**Dataset excerpt**
* * * * * * * * *
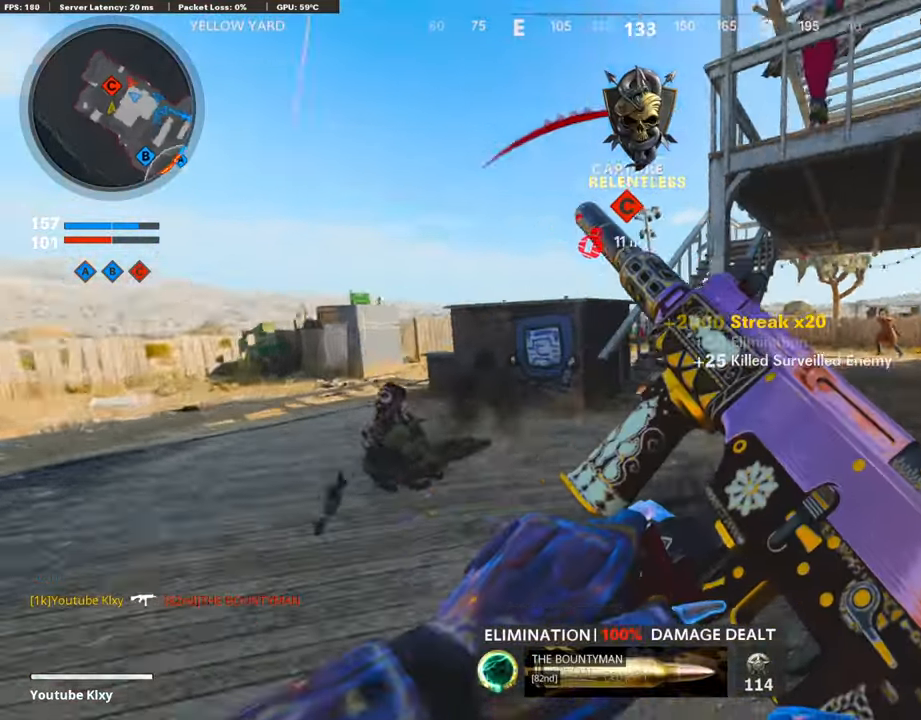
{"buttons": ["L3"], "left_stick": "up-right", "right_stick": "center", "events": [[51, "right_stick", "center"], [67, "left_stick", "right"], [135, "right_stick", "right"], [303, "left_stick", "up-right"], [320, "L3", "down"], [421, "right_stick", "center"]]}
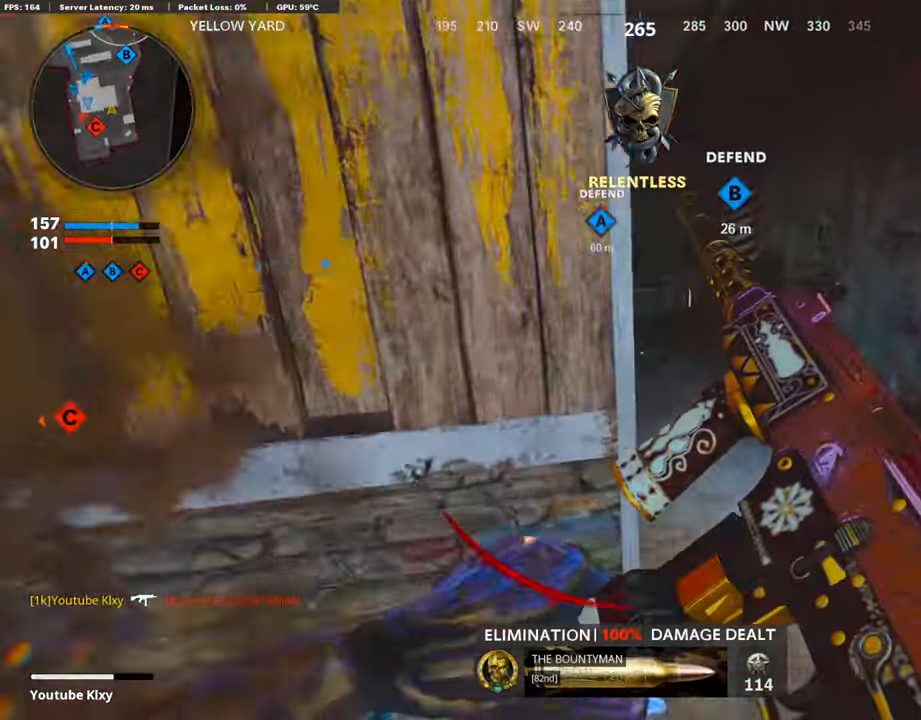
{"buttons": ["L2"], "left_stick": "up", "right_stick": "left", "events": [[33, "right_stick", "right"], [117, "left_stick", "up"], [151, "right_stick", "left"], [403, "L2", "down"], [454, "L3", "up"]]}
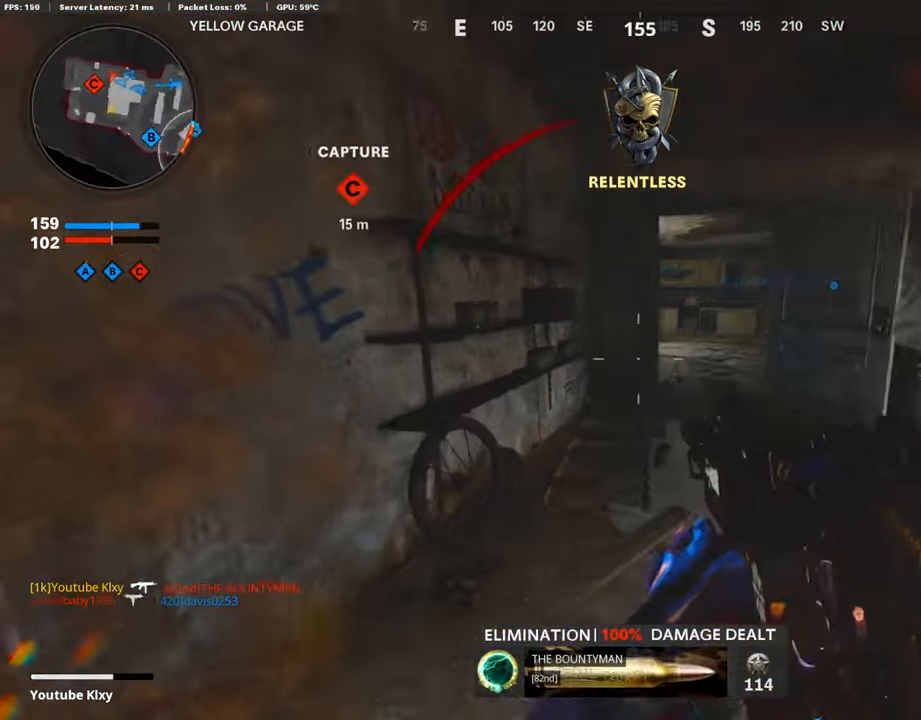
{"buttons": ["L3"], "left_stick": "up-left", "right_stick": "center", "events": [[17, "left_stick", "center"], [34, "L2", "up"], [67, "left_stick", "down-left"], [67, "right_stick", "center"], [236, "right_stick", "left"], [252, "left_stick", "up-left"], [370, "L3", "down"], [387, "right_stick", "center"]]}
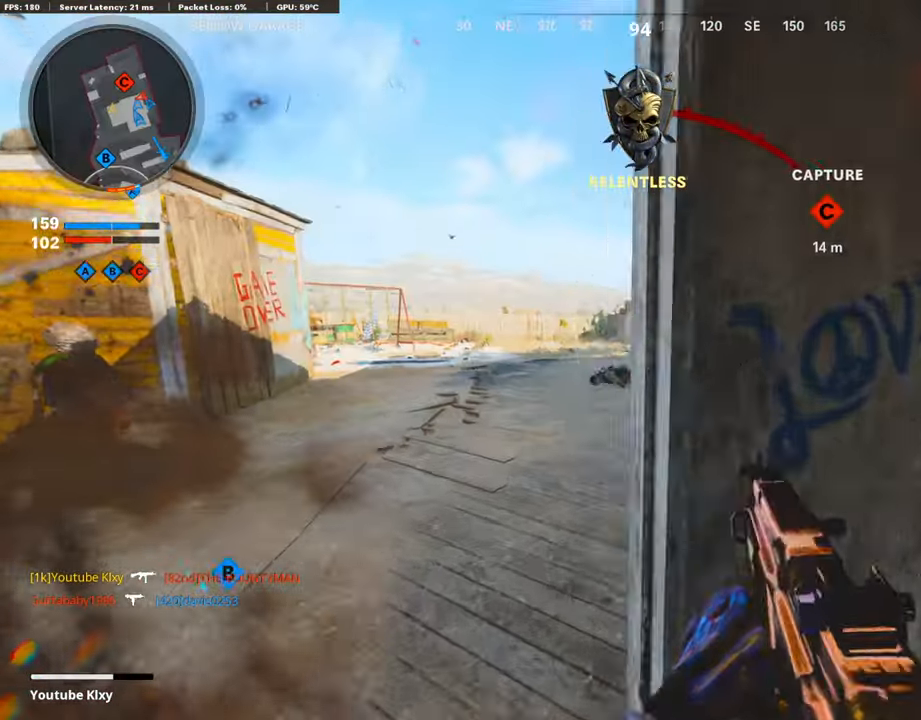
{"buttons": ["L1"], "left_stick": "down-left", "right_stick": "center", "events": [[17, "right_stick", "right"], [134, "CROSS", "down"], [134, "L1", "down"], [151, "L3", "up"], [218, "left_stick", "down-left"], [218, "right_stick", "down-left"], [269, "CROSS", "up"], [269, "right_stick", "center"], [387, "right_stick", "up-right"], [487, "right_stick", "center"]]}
* * * * * * * * *
**Instructions to follow**
Type the listing above out again exactly, and omit all pictures.

**Answer for this exercise**
{"buttons": ["L3"], "left_stick": "up-right", "right_stick": "center", "events": [[51, "right_stick", "center"], [67, "left_stick", "right"], [135, "right_stick", "right"], [303, "left_stick", "up-right"], [320, "L3", "down"], [421, "right_stick", "center"]]}
{"buttons": ["L2"], "left_stick": "up", "right_stick": "left", "events": [[33, "right_stick", "right"], [117, "left_stick", "up"], [151, "right_stick", "left"], [403, "L2", "down"], [454, "L3", "up"]]}
{"buttons": ["L3"], "left_stick": "up-left", "right_stick": "center", "events": [[17, "left_stick", "center"], [34, "L2", "up"], [67, "left_stick", "down-left"], [67, "right_stick", "center"], [236, "right_stick", "left"], [252, "left_stick", "up-left"], [370, "L3", "down"], [387, "right_stick", "center"]]}
{"buttons": ["L1"], "left_stick": "down-left", "right_stick": "center", "events": [[17, "right_stick", "right"], [134, "CROSS", "down"], [134, "L1", "down"], [151, "L3", "up"], [218, "left_stick", "down-left"], [218, "right_stick", "down-left"], [269, "CROSS", "up"], [269, "right_stick", "center"], [387, "right_stick", "up-right"], [487, "right_stick", "center"]]}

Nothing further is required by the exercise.